A Course answers questions like:

  • What is the question?
  • What is hidden?
  • What is revealed?
  • How does the student progress?

What a Course does NOT do

  • It does not store card data
  • It does not define global distribution
  • It does not manage storage or hosting

One CardSet, Multiple Courses

This is the core design strength of Dyglot.

The same CardSet can support multiple Courses.

Example: Kengdic

One CardSet: - Korean - English - Japanese - Hanja

Multiple Courses: - English → Korean - Japanese → Korean - Korean → English - Hanja-focused course - Beginner vs Advanced paths

No duplication of data.
Only different pedagogical designs.


Classroom — The Distribution Bundle

A Classroom is a bundle.

It is what gets distributed, downloaded, shared, or registered.

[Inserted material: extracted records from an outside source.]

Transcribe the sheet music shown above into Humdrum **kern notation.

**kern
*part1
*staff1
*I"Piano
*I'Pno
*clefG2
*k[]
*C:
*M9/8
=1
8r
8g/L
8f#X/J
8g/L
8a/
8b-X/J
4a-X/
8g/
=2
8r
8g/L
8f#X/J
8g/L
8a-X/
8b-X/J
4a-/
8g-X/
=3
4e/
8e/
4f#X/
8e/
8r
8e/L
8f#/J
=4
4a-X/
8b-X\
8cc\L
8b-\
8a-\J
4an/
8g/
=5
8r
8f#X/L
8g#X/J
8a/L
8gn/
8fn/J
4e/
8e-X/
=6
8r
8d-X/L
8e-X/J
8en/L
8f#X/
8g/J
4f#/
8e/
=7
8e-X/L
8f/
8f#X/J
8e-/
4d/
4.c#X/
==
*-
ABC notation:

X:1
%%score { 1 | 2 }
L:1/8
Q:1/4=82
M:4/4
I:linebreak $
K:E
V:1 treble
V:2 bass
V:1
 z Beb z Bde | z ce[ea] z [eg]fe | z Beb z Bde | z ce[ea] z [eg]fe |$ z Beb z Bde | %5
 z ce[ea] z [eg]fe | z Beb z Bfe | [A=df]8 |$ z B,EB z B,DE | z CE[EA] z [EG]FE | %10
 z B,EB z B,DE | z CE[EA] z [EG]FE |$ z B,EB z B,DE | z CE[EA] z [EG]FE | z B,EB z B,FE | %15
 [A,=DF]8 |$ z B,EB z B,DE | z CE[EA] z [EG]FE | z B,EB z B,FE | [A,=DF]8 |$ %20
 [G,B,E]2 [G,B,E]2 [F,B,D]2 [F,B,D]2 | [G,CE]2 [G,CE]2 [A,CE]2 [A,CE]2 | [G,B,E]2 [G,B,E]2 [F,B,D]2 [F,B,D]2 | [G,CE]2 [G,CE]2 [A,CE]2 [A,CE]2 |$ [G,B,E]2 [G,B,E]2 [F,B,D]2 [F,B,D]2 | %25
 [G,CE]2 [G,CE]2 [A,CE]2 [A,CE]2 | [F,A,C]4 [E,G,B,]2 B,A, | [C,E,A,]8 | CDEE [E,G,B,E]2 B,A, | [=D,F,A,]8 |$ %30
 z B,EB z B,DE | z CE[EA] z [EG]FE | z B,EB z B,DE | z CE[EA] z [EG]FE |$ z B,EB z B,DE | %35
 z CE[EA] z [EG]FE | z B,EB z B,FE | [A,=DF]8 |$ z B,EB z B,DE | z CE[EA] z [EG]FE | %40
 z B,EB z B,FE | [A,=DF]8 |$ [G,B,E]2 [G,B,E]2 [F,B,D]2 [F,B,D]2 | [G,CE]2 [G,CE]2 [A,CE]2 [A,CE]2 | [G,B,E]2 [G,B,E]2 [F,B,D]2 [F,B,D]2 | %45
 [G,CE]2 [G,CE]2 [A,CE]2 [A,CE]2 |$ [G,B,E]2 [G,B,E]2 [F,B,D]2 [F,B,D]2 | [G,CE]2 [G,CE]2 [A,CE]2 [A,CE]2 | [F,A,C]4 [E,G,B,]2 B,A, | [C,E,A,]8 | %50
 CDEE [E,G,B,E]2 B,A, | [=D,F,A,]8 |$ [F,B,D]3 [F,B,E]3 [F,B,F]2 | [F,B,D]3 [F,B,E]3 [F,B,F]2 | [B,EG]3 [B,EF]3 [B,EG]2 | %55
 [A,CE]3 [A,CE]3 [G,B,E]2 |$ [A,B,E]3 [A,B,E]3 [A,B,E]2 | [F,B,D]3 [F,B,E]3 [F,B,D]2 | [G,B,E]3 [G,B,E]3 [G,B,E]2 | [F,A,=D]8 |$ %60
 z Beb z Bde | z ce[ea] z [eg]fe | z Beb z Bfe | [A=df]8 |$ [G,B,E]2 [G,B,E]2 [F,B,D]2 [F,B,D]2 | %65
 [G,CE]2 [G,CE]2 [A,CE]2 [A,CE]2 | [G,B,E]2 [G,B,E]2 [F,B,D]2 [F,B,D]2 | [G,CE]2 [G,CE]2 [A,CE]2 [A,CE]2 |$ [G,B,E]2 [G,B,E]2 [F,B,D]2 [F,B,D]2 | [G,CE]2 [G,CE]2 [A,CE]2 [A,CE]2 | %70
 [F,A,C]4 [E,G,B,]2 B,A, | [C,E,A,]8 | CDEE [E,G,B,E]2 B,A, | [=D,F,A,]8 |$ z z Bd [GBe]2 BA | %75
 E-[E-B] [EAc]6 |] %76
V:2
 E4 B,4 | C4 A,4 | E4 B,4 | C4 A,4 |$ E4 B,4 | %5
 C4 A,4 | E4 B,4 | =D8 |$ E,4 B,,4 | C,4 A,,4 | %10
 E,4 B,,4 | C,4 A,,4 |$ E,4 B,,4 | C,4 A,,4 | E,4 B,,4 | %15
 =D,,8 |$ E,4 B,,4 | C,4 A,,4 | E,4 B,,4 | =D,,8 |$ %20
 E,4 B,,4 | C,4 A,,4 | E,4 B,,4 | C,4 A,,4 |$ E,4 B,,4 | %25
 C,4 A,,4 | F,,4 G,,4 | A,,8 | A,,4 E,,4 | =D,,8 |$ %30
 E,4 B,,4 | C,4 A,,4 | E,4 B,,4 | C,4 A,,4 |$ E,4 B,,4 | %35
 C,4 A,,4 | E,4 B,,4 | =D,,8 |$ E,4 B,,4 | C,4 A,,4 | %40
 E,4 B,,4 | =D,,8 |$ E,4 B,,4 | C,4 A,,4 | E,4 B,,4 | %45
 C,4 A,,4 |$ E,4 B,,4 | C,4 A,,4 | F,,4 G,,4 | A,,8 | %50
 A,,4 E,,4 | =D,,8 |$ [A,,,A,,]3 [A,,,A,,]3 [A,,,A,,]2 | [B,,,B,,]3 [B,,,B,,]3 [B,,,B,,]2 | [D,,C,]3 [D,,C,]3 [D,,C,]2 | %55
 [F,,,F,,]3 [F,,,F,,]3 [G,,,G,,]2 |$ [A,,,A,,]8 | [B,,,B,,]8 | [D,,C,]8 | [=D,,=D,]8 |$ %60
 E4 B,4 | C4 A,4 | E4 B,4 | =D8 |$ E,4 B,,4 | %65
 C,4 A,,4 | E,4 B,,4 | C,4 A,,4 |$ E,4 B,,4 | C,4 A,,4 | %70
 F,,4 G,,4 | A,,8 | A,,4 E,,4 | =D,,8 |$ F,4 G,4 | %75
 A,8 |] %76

A Classroom contains: - One or more CardSets - One or more Courses - Metadata - Versioning information

A Classroom is what a student accesses.
A Course is what a student chooses.


What Students Actually See

Students do not see CardSets.

They see: - Courses - Views - Filters

This is intentional.

Students should never ask:
“Am I editing a CardSet or a Course?”

That question belongs to teachers and developers — not learners.


Design Principles (Teacher Perspective)

  • CardSets are reusable
  • Courses express pedagogy
  • Classrooms package and distribute
  • Teachers design structure
  • Students follow structure
  • Complexity is absorbed by the system, not the learner

A Note on Terminology

The term Course is preferred over Classroom when talking about pedagogy.

  • Course = learning path
  • Classroom = distribution container

This distinction helps teachers reason clearly about their work.


Summary

  • CardSet = data
  • Course = pedagogy
  • Classroom = distribution

Understanding this separation is essential to designing clean, reusable, and scalable learning experiences in Dyglot.